À mon avis, la Cour fédérale s’est trompée en déclarant que le Conseil était tenu d’autoriser le contre-interrogatoire sur les chiffres et encore plus de permettre toutes autres questions ne pouvant aboutir qu’à identifier les membres de l’unité. L’article 29(4) du Règlement, portant que le Conseil doit traiter comme confidentielles les preuves qui lui sont présentées relativement à l’adhésion syndicale des membres, vient renforcer l’économie de la Loi en ce qui concerne les pouvoirs du Conseil en matière de détermination de l’adhésion syndicale.

[48] À la lumière de la jurisprudence qui précède, le Conseil conclut qu’il n’a pas été démontré qu’un quelconque motif justifierait qu’il réexamine la décision du banc initial de respecter la politique de non‑divulgation dans le contexte de la décision RD 764.

[49] Par ailleurs, le Conseil souligne que, dans la décision RD 764, le banc initial a confirmé à juste titre l’importance accordée à l’exigence relative à une preuve d’adhésion valide, étant donné que le Conseil se fie à celle‑ci pour décider d’accorder l’accréditation ou d’ordonner la tenue d’un scrutin – ce qui peut donner accès au requérant à des droits et à des privilèges prévus au Code.

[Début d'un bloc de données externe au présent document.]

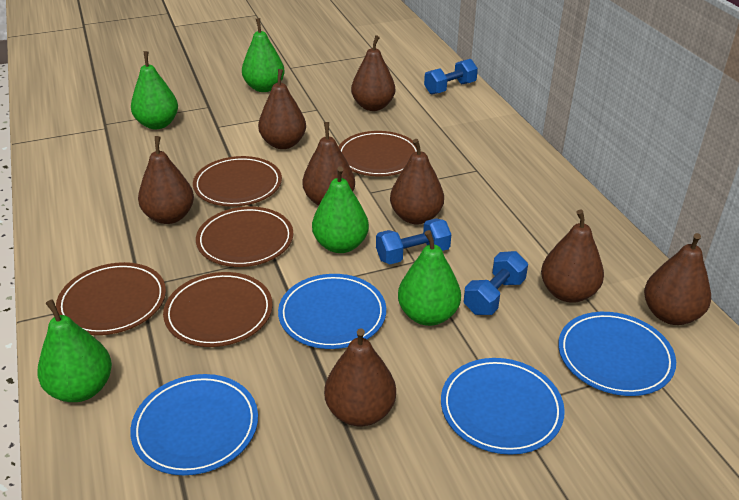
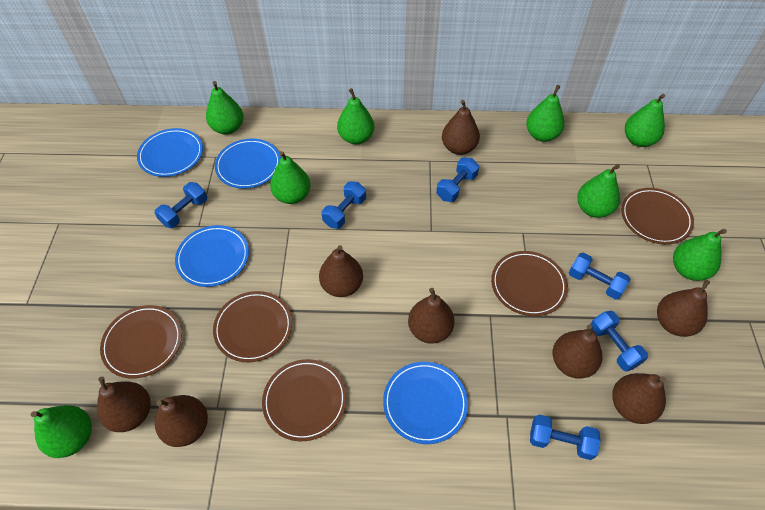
blue dumbbell: [376,218,451,264] [424,59,478,95] [464,251,528,315] = 3 -> [154,182,207,228] [322,182,366,229] [436,158,479,202] [530,414,601,460] [569,253,630,300] [590,311,648,372] = 6
green pear: [37,299,112,402] [131,51,178,129] [242,18,285,92] [312,166,369,253] [398,230,461,326] = 5 -> [31,405,92,458] [206,81,244,135] [270,151,311,204] [337,88,374,145] [526,85,565,142] [577,164,620,218] [625,94,665,147] [673,229,727,281] = 8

Ainsi, tel que le précise la décision RD 764, le Conseil a appliqué de manière constante une norme rigoureuse pour examiner la preuve d’adhésion produite par un syndicat requérant. Compte tenu des privilèges à accorder, tout requérant a l’obligation d’assurer l’exactitude de la preuve d’adhésion qu’il présente (Genesee & Wyoming inc., exploitée sous la raison sociale Huron Central Railway HCRY, 2007 CCRI 388). Le processus du Conseil exige que des frais soient payés, que des demandes d’adhésion soient signées et remplies conformément à toutes les exigences du Règlement, et que le requérant le certifie au moyen d’un certificat d’exactitude dont il doit faire attester l’authenticité et qu’il doit présenter au Conseil.

V. Conclusion

[50]  Pour tous les motifs qui précèdent, le requérant n’a pas convaincu le Conseil que, dans la décision RD 764, le banc initial a commis une erreur de droit ou de principe, ou a manqué à un principe de justice naturelle ou d’équité procédurale, quand, s’appuyant sur les résultats de l’enquête confidentielle de l’ARI, il a décidé de rejeter la demande du CAWU au motif qu’elle n’était pas étayée par une preuve d’adhésion valide. Puisque le requérant n’a démontré l’existence d’aucun motif justifiant le réexamen de la décision RD 764 par le banc de révision, la demande de réexamen est rejetée.

[51] Il s’agit d’une décision unanime du Conseil.